Tuesday, September 02, 2003

Manu Chao's Concerts Cancelled

When Spain is exposed in all of its intolerance, it usually reacts like this:
A muzzled musician

The organisers have cancelled the concerts Manu Chao and Fermin Muguruza were due to put on in Malaga and Murcia in the wake of declarations made by the Association of Victims of Terrorism


Ainara Gorostitzu – DONOSTIA (San Sebastian)

The organisers have cancelled the concerts Manu Chao and Fermin Muguruza were scheduled to give as part of the Jai Alai Katumbi Express tour today in Malaga and the day after tomorrow in Murcia, after declarations by the Association of Victims of Terrorism (AVT) that the Basque musician had “rather radical ideas on the independence of the Basque Country”, and a request that permission not be given for any civic centre to be used. The people responsible for the Malaga and Murcia concerts have done their utmost to persuade Chao to perform without Muguruza, but the musician had said from the very start that he would not agree to anything of the kind. Metak, the company that recorded Muguruza’s latest work, has criticised the attempt to make Chao perform without Muguruza, describing it as “despicable, because the two work in cooperation with each other.”

Basque music bands have previously experienced difficulties in some areas of Spain for political reasons; the Soziedad Alkoholika and Su ta Gar bands, for example, have been on the receiving end of violations on the right to freedom of expression.

The venue for today’s concert was due to be the Municipal Sports Centre of Malaga, which bears the name of the former Popular Party city councillor Jose Maria Martin Carpena (killed by ETA [the armed pro-Basque independence organisation] in the summer of 2000). Daniel Portero, the spokesperson for the AVT, declared last weekend that if Muguruza performed right there, it would “destroy the dignity of one of the victims of terrorism,” and the two concerts have been cancelled as a result of these declarations.

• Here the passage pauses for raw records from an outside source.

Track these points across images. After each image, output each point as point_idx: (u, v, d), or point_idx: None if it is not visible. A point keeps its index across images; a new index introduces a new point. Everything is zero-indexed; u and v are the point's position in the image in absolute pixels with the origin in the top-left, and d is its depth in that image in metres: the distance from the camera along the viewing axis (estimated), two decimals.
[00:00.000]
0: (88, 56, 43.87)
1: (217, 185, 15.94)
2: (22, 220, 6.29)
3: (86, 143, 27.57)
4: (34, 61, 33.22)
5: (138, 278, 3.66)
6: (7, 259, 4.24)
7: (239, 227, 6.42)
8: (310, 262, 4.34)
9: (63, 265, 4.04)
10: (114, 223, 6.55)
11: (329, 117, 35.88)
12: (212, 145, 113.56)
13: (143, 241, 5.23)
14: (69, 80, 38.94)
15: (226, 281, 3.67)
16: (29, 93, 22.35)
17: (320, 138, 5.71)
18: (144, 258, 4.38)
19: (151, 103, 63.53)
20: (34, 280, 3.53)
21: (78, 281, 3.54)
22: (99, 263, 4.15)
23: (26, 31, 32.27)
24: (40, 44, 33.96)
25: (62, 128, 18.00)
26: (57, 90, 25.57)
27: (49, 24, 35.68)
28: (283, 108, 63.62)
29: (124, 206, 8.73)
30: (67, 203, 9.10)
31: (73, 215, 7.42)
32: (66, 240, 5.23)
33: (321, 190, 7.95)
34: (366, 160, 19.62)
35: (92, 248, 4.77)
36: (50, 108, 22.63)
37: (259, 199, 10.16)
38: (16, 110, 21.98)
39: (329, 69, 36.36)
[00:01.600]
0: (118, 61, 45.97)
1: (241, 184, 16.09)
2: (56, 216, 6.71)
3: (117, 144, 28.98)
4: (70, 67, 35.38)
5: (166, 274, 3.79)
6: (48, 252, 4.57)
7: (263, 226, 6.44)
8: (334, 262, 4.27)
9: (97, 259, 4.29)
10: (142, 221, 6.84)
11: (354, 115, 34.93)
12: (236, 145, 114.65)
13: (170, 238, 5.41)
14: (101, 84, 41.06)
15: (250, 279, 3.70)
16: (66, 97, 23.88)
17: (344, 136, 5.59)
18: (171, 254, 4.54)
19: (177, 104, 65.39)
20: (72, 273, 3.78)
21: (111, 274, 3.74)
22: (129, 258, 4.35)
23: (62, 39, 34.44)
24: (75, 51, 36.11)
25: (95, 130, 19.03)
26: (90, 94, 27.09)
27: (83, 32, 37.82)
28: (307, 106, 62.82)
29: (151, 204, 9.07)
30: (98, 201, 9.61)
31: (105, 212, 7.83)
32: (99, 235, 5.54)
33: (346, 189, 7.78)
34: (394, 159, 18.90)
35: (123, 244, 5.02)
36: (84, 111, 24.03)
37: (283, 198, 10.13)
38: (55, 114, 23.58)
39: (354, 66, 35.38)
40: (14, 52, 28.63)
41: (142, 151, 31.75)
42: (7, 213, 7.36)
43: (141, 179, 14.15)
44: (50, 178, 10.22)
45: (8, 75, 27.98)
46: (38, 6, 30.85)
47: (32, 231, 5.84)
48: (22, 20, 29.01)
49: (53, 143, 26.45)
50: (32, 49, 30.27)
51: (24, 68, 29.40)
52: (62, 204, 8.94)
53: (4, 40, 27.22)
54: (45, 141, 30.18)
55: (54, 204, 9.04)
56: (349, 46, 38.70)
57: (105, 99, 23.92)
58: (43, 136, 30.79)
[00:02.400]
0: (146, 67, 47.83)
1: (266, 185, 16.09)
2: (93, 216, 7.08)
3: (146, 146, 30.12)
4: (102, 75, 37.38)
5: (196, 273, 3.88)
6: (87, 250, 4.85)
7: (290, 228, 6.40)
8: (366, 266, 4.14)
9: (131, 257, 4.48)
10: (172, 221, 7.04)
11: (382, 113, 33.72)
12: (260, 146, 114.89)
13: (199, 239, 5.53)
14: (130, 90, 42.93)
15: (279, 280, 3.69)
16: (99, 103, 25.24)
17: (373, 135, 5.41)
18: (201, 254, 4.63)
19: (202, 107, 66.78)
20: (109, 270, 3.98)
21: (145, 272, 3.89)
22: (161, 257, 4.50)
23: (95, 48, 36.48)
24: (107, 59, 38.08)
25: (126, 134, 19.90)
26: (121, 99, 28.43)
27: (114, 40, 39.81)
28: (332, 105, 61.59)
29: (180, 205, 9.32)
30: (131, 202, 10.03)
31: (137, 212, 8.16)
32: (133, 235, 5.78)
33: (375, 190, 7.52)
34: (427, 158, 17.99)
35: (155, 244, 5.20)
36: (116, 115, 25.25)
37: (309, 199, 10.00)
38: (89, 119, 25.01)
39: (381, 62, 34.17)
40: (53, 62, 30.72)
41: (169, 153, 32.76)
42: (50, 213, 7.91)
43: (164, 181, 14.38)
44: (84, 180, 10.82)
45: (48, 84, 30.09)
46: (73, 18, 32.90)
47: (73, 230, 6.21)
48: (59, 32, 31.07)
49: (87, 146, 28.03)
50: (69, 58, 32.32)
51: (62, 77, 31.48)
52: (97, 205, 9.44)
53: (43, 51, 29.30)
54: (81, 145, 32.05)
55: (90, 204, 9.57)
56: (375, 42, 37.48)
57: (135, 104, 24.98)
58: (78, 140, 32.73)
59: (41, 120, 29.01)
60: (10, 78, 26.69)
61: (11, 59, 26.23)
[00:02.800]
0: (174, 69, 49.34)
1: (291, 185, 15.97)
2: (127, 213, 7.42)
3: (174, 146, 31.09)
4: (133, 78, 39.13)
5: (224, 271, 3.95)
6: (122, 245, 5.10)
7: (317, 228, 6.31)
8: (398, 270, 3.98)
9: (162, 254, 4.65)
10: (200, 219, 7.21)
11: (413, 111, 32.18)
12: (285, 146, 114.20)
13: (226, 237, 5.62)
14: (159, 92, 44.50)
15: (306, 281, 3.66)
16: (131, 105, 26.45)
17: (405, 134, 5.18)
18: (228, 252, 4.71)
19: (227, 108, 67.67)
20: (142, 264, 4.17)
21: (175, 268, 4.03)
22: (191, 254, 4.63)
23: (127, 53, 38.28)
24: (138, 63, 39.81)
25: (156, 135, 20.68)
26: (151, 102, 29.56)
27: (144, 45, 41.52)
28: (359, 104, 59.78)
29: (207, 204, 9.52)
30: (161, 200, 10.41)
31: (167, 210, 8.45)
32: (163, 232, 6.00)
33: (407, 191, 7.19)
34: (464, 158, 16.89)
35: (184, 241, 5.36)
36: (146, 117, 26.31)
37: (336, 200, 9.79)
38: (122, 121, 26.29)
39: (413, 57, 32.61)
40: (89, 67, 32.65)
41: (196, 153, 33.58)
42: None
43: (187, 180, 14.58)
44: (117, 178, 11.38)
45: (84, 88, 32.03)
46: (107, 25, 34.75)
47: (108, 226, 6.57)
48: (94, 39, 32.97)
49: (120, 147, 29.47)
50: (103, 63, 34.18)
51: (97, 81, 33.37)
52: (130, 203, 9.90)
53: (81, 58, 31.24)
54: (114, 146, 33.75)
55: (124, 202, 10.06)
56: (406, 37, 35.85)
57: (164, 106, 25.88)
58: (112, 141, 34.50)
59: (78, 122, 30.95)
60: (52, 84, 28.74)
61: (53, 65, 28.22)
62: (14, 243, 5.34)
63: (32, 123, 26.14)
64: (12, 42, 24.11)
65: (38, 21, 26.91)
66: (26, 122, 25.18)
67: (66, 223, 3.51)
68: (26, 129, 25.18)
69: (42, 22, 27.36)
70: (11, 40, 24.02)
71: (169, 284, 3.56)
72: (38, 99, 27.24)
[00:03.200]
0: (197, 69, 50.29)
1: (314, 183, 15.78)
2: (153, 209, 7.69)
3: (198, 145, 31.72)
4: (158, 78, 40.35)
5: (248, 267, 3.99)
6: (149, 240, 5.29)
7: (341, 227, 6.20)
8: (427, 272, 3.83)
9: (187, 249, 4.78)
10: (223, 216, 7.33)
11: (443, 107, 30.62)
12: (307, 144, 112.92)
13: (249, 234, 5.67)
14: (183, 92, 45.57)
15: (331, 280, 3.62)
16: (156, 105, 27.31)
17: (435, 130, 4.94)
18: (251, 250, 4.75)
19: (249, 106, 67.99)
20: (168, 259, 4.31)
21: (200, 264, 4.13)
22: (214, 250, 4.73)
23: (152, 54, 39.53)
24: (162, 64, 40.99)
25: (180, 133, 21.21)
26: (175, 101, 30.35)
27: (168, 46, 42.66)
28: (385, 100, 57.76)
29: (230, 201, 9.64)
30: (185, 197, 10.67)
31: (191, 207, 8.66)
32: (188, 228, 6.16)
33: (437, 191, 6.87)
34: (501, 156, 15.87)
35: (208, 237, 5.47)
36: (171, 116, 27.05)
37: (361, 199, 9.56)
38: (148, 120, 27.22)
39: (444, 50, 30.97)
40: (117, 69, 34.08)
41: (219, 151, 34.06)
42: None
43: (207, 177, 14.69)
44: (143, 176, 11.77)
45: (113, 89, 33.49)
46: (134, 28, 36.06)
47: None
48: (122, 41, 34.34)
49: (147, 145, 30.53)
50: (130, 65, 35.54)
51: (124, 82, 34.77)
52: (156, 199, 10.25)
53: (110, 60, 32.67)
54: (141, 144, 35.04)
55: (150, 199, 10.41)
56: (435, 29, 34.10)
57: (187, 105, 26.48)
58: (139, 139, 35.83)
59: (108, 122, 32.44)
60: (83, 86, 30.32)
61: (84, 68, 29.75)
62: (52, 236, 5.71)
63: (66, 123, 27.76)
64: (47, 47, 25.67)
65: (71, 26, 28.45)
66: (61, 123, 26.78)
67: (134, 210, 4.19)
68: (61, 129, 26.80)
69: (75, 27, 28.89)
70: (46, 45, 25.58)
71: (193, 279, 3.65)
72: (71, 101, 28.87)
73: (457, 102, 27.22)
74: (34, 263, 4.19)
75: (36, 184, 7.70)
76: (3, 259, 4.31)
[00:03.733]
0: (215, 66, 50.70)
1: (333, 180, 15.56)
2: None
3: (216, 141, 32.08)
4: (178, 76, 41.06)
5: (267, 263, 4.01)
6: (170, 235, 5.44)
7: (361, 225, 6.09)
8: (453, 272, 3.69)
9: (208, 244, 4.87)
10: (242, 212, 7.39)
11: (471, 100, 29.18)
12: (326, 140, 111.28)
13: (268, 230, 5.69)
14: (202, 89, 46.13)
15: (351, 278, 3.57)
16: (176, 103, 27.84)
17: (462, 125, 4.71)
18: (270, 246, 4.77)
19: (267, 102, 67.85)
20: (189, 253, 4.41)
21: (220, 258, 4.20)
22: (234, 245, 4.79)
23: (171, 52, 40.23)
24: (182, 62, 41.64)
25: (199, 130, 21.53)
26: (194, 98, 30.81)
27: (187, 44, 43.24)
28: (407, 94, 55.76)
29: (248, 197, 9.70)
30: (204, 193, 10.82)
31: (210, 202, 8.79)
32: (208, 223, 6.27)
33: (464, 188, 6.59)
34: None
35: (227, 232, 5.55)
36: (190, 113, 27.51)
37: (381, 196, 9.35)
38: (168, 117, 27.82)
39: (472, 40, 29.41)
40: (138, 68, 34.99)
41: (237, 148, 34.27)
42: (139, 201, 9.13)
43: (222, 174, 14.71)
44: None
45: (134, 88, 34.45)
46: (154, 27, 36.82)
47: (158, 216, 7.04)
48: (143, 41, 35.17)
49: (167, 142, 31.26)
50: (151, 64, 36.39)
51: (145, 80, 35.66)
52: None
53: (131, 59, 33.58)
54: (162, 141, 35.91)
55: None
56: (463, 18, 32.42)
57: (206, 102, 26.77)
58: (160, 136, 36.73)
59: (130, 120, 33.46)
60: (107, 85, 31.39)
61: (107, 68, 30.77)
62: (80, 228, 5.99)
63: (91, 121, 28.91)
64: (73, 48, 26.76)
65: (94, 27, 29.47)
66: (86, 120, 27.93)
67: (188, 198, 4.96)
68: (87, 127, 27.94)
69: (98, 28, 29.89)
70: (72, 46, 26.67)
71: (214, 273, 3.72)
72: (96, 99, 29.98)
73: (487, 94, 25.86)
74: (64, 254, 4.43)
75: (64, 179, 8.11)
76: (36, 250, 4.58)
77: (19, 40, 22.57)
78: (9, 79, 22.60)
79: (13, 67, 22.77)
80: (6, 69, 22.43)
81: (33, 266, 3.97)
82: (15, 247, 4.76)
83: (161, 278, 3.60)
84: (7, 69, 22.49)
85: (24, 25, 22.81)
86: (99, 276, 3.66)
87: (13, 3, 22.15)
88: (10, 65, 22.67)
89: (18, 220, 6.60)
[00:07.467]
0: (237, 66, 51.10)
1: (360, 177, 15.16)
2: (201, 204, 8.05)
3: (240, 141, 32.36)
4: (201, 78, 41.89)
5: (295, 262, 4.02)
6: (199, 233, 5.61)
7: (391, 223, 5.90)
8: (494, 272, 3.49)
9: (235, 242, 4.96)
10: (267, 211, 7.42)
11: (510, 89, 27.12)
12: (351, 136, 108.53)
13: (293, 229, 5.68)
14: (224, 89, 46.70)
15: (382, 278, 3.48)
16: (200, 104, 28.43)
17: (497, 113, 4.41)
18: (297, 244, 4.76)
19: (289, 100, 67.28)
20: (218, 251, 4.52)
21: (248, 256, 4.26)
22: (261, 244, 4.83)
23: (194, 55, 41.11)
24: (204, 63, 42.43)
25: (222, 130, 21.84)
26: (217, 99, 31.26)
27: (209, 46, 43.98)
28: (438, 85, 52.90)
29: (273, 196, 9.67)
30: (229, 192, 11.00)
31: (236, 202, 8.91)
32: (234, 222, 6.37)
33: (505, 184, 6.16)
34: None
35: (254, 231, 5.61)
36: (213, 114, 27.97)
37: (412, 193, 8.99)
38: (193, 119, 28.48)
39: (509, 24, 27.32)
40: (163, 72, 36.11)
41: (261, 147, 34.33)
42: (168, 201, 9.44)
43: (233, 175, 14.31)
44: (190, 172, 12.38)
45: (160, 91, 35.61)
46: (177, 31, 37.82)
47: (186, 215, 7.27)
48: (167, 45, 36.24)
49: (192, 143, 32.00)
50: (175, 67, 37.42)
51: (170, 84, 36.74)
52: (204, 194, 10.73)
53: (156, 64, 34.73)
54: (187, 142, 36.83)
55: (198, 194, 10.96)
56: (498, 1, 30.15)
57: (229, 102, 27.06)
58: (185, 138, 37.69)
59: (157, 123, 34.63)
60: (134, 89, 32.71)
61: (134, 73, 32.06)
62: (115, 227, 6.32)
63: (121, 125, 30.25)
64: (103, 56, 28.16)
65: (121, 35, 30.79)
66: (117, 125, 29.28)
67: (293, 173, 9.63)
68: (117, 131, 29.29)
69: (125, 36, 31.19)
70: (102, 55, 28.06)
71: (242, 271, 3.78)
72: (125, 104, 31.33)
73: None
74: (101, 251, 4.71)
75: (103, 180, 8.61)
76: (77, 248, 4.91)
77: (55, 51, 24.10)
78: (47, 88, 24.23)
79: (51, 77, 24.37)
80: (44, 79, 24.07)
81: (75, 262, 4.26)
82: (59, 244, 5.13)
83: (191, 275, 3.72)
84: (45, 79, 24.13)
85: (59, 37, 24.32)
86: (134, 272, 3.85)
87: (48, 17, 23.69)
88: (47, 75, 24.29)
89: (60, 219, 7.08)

Malaga City Council recommended to the organisers that the concert should be held “at a more appropriate venue”; nevertheless, they had decided to call it off “to avoid trouble,” according to the coordinator Alfredo Guerisoli. And in Murcia, as soon as Antonio Gonzalez Barnes, municipal councillor responsible for the city’s fiestas, had heard the AVT declarations about Muguruza, he said that under no circumstances would he agree to a “known militant of Batasuna [the outlawed, left-wing Basque nationalist party]” performing at a venue belonging to the city council.